Analyze queries and get index recommendations for better performance

No suggestions yet. Enter a SQL query to analyze.

Index Types

  • BTREE: Default index type, good for equality and range queries
  • HASH: Fast for exact match lookups, not suitable for range queries
  • FULLTEXT: For text search and LIKE pattern matching
  • SPATIAL: For geographic/spatial data types

How It Works

This SQL index advisor analyzes your SELECT queries and recommends database indexes that could improve query performance by reducing scan times and speeding up lookups.

The analysis process:

  1. Query parsing: The tool examines your SQL to identify tables, columns used in WHERE clauses, JOIN conditions, and ORDER BY statements.
  2. Access pattern detection: Columns frequently used for filtering, joining, or sorting are flagged as index candidates.
  3. Index recommendation: Based on query patterns, the tool suggests single-column or composite indexes that would benefit performance.
  4. CREATE INDEX generation: Ready-to-execute CREATE INDEX statements are produced for your specific database dialect.

Proper indexing is the single most effective way to improve query performance. This tool helps identify which indexes will have the biggest impact on your specific queries.

When You'd Actually Use This

Slow Query Optimization

Analyze queries that are taking too long and get specific index recommendations to speed them up.

New Feature Development

Before deploying new queries, check what indexes they would benefit from and create them proactively.

Database Performance Audits

Review all application queries to identify missing indexes across your entire codebase.

Learning Database Optimization

Understand which query patterns benefit from indexes and how composite indexes work.

Migration Planning

When moving to a new database, analyze queries to design an optimal indexing strategy from the start.

Index Cleanup

Identify which indexes are actually useful vs. which ones are never used by your queries.

What to Know Before Using

Indexes speed up reads but slow down writes

Every INSERT, UPDATE, DELETE must also update indexes. Don't over-index tables with heavy write loads.

Composite index column order matters

For indexes on multiple columns, the leftmost columns are most selective. Order columns by filter frequency and selectivity.

Existing indexes may already cover your query

Check what indexes already exist before adding new ones. Some queries can use existing indexes in unexpected ways.

Small tables don't need indexes

Tables with fewer than 1000 rows often scan faster than using an index. Indexing benefits grow with table size.

Query optimizer may not use your index

The database optimizer decides whether to use an index based on statistics. Outdated statistics can lead to poor index usage.

Common Questions

What's the difference between a clustered and non-clustered index?

Clustered indexes determine the physical order of data in a table (one per table). Non-clustered indexes are separate structures pointing to data rows. Primary keys are often clustered.

How many indexes should a table have?

There's no fixed limit, but 5-10 indexes per table is common. More indexes increase write overhead. Each index should serve a clear query pattern.

When should I use a composite index?

Use composite indexes when queries frequently filter on multiple columns together. The index should match the most common column combinations in your WHERE clauses.

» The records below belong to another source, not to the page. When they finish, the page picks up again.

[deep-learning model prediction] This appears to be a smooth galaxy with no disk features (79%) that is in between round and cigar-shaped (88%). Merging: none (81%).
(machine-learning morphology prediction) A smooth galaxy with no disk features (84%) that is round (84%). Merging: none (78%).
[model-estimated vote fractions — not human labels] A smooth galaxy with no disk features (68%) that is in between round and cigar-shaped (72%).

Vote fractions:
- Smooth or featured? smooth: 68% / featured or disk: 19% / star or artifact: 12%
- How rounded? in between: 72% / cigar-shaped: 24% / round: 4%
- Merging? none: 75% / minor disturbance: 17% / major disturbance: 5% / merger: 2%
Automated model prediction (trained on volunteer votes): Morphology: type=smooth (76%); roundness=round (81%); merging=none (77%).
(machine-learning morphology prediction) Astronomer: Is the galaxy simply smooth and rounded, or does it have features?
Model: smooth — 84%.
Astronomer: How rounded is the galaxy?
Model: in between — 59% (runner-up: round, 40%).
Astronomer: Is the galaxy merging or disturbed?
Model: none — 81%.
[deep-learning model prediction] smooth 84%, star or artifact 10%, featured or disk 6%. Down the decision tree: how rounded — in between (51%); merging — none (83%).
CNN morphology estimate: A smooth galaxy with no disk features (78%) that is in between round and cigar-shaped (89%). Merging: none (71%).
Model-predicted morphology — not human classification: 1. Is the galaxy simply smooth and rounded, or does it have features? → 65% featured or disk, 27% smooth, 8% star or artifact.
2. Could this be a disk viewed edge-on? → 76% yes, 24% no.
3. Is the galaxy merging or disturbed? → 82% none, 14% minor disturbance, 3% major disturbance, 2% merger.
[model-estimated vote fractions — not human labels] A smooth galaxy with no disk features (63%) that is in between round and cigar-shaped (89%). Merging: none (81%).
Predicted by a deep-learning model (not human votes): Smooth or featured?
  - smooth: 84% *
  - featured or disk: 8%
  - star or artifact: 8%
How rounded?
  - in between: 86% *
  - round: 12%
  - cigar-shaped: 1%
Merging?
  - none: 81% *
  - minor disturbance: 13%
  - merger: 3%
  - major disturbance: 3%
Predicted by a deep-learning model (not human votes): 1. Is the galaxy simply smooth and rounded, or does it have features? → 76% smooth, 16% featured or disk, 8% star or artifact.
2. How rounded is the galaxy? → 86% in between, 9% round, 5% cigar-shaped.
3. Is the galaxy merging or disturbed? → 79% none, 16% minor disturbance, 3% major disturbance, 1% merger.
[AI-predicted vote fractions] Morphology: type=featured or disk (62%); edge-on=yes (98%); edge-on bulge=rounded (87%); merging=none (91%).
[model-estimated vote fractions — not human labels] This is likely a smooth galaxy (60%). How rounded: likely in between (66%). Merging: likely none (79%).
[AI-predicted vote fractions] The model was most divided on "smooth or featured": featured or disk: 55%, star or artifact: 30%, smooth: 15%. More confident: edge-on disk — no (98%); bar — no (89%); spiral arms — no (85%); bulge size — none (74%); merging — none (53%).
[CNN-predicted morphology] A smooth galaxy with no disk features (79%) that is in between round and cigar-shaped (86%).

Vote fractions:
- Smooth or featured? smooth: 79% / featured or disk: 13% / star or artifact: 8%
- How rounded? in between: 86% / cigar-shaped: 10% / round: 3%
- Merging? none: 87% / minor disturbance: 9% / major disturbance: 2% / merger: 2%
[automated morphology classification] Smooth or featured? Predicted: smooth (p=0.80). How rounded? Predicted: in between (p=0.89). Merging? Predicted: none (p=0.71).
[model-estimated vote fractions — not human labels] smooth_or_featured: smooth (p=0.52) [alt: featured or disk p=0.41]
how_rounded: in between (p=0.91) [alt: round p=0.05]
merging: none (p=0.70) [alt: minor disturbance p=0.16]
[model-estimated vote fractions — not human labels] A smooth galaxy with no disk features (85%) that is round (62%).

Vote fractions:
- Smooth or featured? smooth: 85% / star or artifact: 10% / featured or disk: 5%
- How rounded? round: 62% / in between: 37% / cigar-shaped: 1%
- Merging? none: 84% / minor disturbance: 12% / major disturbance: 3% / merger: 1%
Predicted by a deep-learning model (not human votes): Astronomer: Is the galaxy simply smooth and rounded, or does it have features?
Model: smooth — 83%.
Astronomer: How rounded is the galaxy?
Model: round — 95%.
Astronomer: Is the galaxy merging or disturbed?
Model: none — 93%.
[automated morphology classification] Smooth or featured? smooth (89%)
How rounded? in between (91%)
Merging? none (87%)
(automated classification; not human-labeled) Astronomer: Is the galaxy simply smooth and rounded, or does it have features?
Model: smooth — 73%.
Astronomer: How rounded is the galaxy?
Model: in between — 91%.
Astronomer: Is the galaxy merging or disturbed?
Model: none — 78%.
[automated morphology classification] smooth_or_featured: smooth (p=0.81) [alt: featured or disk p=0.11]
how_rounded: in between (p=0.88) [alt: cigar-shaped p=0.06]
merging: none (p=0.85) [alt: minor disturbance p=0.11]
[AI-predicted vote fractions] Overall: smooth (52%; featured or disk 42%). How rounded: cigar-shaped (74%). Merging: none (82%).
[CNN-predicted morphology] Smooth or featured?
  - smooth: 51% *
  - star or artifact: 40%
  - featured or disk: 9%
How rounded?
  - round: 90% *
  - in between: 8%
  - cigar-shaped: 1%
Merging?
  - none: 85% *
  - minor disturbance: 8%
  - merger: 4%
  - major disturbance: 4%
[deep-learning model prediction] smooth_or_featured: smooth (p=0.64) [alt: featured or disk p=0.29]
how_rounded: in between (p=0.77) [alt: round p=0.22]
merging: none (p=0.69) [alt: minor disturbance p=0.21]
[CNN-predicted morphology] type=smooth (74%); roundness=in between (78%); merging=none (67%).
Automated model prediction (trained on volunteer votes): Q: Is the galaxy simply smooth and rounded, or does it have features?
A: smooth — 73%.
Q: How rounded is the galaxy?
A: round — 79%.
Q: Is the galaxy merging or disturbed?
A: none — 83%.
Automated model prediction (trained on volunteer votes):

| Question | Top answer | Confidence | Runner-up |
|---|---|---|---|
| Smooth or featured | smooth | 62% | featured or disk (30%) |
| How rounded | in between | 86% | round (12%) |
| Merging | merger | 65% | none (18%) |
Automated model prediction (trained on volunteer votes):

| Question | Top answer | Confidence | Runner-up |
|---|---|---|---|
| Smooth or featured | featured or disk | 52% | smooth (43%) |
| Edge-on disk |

Do foreign keys need indexes?

Yes, foreign key columns should typically be indexed. This speeds up JOINs and prevents lock escalation during parent table updates/deletes.

What's a covering index?

A covering index includes all columns needed by a query, so the database doesn't need to look up the actual table rows. This is very fast but requires careful design.

How do I know if an index is being used?

Use EXPLAIN or execution plan tools to see if your query uses the index. Database statistics views (like sys.dm_db_index_usage_stats in SQL Server) show index usage over time.

Should I index boolean or low-cardinality columns?

Generally no. Columns with few distinct values (gender, status flags) rarely benefit from indexing unless combined with other columns in a composite index.